Before you bite into that juicy hamburger, you might want to better understand how the meat industry creates, tests (or doesn’t test), then distributes ground beef. A detailed investigation by Michael Moss at the New York Times proves eating it is “still a gamble. Neither the system meant to make the meat safe, nor the meat itself, is what consumers have been led to believe.”
For one thing, food companies save money on ground beef by buying scraps of meat from multiple suppliers, instead of using cuts of whole meat. Two years ago, food giant Cargill was responsible for an outbreak of E. coli here in the states that left a woman paralyzed in the fall of 2007. The product responsible, “American Chef’s Selection Angus Beef Patties,” was made from a mixture of meat sources:
Grinding logs and other Cargill records show that the hamburgers were made from a mix of slaughterhouse trimmings and a mash-like product derived from scraps that were ground together at a plant in Wisconsin. The ingredients came from slaughterhouses in Nebraska, Texas and Uruguay, and from a South Dakota company that processes fatty trimmings and treats them with ammonia to kill bacteria.
What’s more troubling is that although the USDA recommends that grinders test each source of meat first for contamination, most don’t because it would eat into profits. That’s why Cargill never knew where the bad meat came from, even though it detected E. coli in a finished batch of burgers several months before the 2007 outbreak.
The United States Department of Agriculture, which allows grinders to devise their own safety plans, has encouraged them to test ingredients first as a way of increasing the chance of finding contamination.
Unwritten agreements between some companies appear to stand in the way of ingredient testing. Many big slaughterhouses will sell only to grinders who agree not to test their shipments for E. coli, according to officials at two large grinding companies. Slaughterhouses fear that one grinder’s discovery of E. coli will set off a recall of ingredients they sold to others.

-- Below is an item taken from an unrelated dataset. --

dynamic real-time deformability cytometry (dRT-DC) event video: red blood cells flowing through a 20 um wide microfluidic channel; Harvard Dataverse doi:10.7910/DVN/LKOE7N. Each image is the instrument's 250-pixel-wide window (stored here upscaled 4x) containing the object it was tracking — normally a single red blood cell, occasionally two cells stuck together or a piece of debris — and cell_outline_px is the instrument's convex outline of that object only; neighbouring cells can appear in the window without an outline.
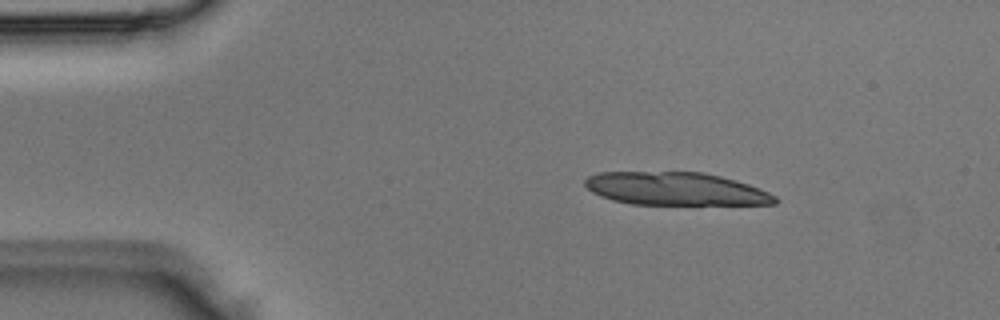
{"species": "Egyptian fruit bat (a non-hibernating species)", "species_latin": "Rousettus aegyptiacus", "temperature_condition": "room temperature", "stored_images_in_passage": 4, "camera_frame_rate_fps": 3000, "um_per_image_px": 0.085, "animal": {"sex": "male"}, "frame": {"image": 1, "passage_image": 2, "time_ms": 0.333, "image_size_px": [1000, 320], "cell_outline_px": [[780, 200], [776, 204], [632, 204], [612, 200], [600, 196], [592, 192], [584, 184], [584, 180], [588, 176], [600, 172], [704, 172], [736, 180], [748, 184], [768, 192], [776, 196]], "centroid_in_image_um": [57.42, 16.05], "position_along_channel_um": 27.6, "area_um2": 36.47}}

So does any company put safety over profits? Is there any way to find safe ground beef without having to buy steak yourself and pay a butcher to grind it? Try Costco. For the last 10 years, they’ve been voluntarily testing all of their meat before grinding.
Craig Wilson, Costco’s food safety director, said the company decided it could not rely on its suppliers alone. “It’s incumbent upon us,” he said. “If you say, ‘Craig, this is what we’ve done,’ I should be able to go, ‘Cool, I believe you.’ But I’m going to check.”
Costco said it had found E. coli in foreign and domestic beef trimmings and pressured suppliers to fix the problem. But even Costco, with its huge buying power, said it had met resistance from some big slaughterhouses. “Tyson will not supply us,” Mr. Wilson said. “They don’t want us to test.”
That’s why Costco sounds like one of the safest bets you can make if you buy ground beef. By comparison, a 2007 survey of grinders showed that only 6% of them followed Costco’s safety protocol of testing source meat before grinding, while half of them didn’t even bother to test the finished product.